(Data to examine)

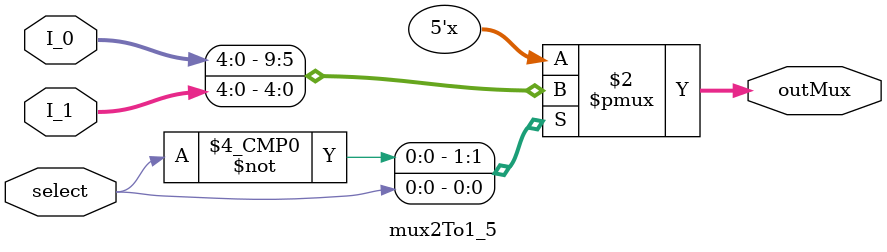
<source format=v>
/* Module of Mux 2 to 1 of 5 bits (MuxG)
   Programmed by: Lianne Sánchez Rodríguez
   Phase 3 
   Professor: Nestor Rodríguez 
*/
module mux2To1_5(output reg [4:0] outMux, input [4:0] I_0, input [4:0] I_1, input select);
	
	always @(I_0, I_1, select)
		begin
			case(select)
				1'b0:	outMux <= I_0; 
				1'b1:	outMux <= I_1;
			endcase // select
		end
endmodule

</source>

(End Data to examine)

[Task item] How many of the lines above contain the word "select"? Give the number alone.

[Answer to the problem] 4